107.---- Esame Critico del primo viaggio d'Amerigo Vespucci al Nuovo Mundo: Florence, 1811.

"On voit que le P. Canovai eut à coeur ce sujet intéressant jusqu'à la fin de sa vie, puisqu'il publia ce dernier écrit peu de temps avant sa mort, arrivée le 17e Novembre 1811."--Biog. Univ.

108. Cardenaz, (Cano G. De)--Ensayo Cronologico para la Historia General de la Florido: Madrid, 1723. in-fol.

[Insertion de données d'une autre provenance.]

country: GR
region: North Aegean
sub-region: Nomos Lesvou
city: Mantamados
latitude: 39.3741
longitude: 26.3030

"Cardenaz in this work has committed an error similar to that of the writer of Cabot's life. He believes that Verrazzani was the same as Juan the Florentine, a pirate in the service of France, who was taken by the Spaniards in 1525, and hanged. The evidence which overturns the theories of both these authors is to be found in a letter of Anibal Caro, quoted by Tiraboschi, from which it appears that Verrazzani was alive in 1537."--Tytlers Discovery of America.

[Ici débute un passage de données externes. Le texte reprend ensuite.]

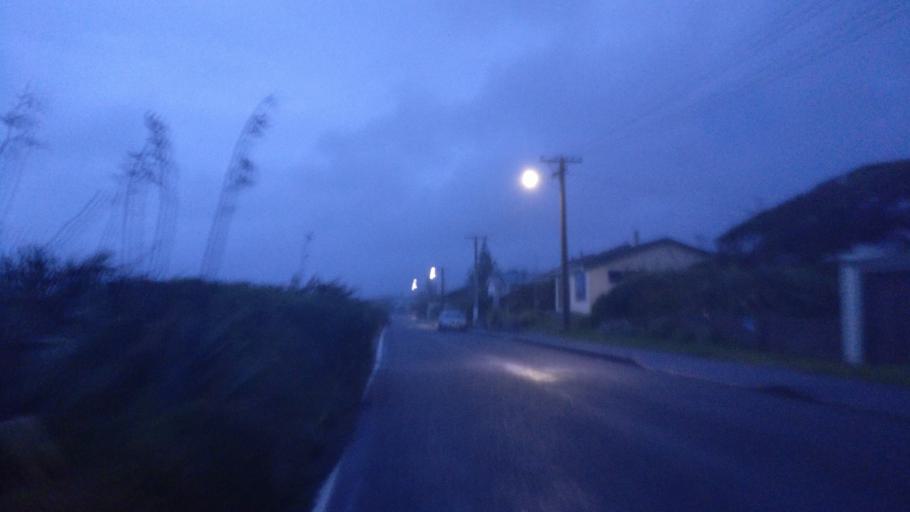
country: NZ
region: Wellington
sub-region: Kapiti Coast District
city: Paraparaumu
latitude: -40.9770
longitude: 174.9572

*109. Carli, (M. Le Comte Jean-Renaud)--Lettres Américaines, dans lesquelles on examine l'origine, l'état civil, politique, militaire et religieux, les arts, l'industrie, les sciences, les moeurs, les usages des anciens habitans de l'Amérique; les grandes époques de la nature, l'ancienne communication des deux hémisphères, et la dernière révolution qui a fait disparaître l'Atlantide; pour servir de suite aux mémoires de D. Ulloa; traduites de l'Italien par Lefèbvre de Villebrune: Boston, 1788, et Paris, 1792. 2 vols. 8vo. avec une carte.

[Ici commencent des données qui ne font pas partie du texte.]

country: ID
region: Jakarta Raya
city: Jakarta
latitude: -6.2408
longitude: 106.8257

"L'ouvrage est divisé en deux parties: la première partie est historique; l'auteur y décrit les moeurs, les usages, la religion, les gouvernemens des peuples d'Amérique avant que les Européens en eussent fait la découverte et la conquête; il y réfute sur tous les points, les paradoxes de De Pauw dans ses Recherches sur les Américains. La seconde partie est hypothétique; elle a pour principal objet de rechercher à quelle-époque les peuples de l'Atlantide, de ce grand continent qui doit avoir disparu dans une commotion générale du globe, purent communiquer d'une part avec l'Amérique, et de l'autre avec notre continent, ce qui expliquerait, et ce qui peut-être même, peut seul expliquer les rapports qui se trouvent entre d'anciens usages civils et religieux, d'anciennes traditions astronomiques et mythologiques, communes aux deux continents. Cette tradition est accompagnée de savantes notes, et suivies de deux lettres du traducteur sur le même sujet".--Biog. Univ.